■ Problem to solve
Write the next part of the talk on quantum bits as computer instructions, starting right after its last sentence.

■ Selected excerpt
= = =
Now, in a computer a bit can just be a bit of data, like zero or one, but a bit can also be an instruction. So, zero could mean, you know, “do this”, and one can mean “do that”. Like, to get away from marriage metaphors that are making me uncomfortable, to get away from metaphors about marriage, let’s go to mathematics. So, zero could tell the computer to add 2+2. And one could be the instruction to the computer that says “add 3+1”. In a classical computer a bit can either be zero – add 2+2 – or one – add 3+1. But in a quantum computer, because a quantum bit can be zero and one simultaneously, then if you take such a quantum bit and give it as an instruction to a quantum computer, the quantum computer will add “2+2” and add “3+1” at the same time – in some funny quantum sense. So these two different computations occurring at the same time are like two different voice parts in a chorus or two different violin parts played simultaneously in a symphony.
= = =
Data excerpts:
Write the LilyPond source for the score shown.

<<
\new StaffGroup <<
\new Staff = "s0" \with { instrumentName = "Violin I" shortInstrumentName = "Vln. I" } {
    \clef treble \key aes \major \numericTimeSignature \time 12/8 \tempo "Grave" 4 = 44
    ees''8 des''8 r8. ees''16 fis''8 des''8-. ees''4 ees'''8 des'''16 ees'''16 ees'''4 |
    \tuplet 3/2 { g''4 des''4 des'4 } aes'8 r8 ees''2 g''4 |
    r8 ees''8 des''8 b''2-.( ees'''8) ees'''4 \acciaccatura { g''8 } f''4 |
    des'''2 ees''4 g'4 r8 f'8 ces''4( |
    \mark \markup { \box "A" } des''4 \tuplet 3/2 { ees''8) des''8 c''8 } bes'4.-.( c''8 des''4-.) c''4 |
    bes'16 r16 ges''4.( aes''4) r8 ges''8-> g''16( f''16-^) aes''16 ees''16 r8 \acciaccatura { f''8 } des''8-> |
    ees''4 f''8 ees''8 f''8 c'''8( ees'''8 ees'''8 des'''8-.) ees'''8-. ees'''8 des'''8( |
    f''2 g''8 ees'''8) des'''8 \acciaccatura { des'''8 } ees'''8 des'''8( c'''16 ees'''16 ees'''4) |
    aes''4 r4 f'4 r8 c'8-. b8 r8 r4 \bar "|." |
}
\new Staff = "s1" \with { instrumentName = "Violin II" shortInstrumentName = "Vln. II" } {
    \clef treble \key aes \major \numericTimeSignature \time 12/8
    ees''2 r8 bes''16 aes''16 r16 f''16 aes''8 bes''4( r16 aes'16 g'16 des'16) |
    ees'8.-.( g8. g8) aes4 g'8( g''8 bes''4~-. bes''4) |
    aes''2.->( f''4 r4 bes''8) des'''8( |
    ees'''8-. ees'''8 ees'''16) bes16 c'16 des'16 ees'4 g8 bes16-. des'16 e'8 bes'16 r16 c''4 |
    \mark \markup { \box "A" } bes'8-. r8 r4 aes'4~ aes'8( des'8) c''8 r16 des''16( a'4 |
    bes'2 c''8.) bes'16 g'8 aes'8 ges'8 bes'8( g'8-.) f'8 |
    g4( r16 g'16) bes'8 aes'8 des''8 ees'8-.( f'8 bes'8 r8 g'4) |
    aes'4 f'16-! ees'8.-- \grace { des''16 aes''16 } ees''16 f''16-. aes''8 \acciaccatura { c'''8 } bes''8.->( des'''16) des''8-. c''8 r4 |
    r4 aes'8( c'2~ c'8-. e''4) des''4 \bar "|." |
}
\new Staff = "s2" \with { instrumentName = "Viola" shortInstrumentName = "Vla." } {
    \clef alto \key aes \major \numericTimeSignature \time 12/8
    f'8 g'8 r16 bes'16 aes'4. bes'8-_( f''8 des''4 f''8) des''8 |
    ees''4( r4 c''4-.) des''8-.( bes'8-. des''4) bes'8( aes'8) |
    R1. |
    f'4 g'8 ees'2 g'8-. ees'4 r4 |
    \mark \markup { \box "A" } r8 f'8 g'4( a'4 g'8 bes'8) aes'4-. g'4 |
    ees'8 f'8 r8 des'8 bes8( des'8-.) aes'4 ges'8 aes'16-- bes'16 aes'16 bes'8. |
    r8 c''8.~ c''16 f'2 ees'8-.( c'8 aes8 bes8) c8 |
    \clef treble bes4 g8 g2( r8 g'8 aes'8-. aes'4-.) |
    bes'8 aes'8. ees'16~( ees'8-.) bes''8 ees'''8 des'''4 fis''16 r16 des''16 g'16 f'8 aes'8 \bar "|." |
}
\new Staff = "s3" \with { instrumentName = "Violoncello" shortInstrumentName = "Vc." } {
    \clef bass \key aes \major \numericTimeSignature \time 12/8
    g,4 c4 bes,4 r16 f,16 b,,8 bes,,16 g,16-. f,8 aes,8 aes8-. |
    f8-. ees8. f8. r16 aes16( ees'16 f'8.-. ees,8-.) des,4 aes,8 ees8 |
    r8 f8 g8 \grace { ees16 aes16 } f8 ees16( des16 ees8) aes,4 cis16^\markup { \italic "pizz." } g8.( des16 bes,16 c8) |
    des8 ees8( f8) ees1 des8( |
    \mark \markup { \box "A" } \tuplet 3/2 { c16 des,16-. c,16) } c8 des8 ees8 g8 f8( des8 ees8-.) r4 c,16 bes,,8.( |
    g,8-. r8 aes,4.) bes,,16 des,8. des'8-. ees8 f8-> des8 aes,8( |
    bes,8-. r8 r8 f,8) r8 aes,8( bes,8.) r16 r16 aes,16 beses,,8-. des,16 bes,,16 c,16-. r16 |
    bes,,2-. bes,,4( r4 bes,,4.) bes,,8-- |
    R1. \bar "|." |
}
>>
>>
= = =
■ Written response
And the essence of the quantum computation comes from the interference between these different parts, just as for us if we hear two sounds played at the same time, it has a sound that comes not from just one sound on its own or the other sound on its own, but from the interference of the two sounds together. Now, this may sound kind of strange and esoteric, and indeed, when you build quantum computers, you are building computers with components on the level of individual atoms, they are very-very tiny computers. You want to keep track of them, ‘cause if you lose them, like you’re never going to find them again. We can ask what we can do with this or why should try to do this when we have perfectly good classical computers.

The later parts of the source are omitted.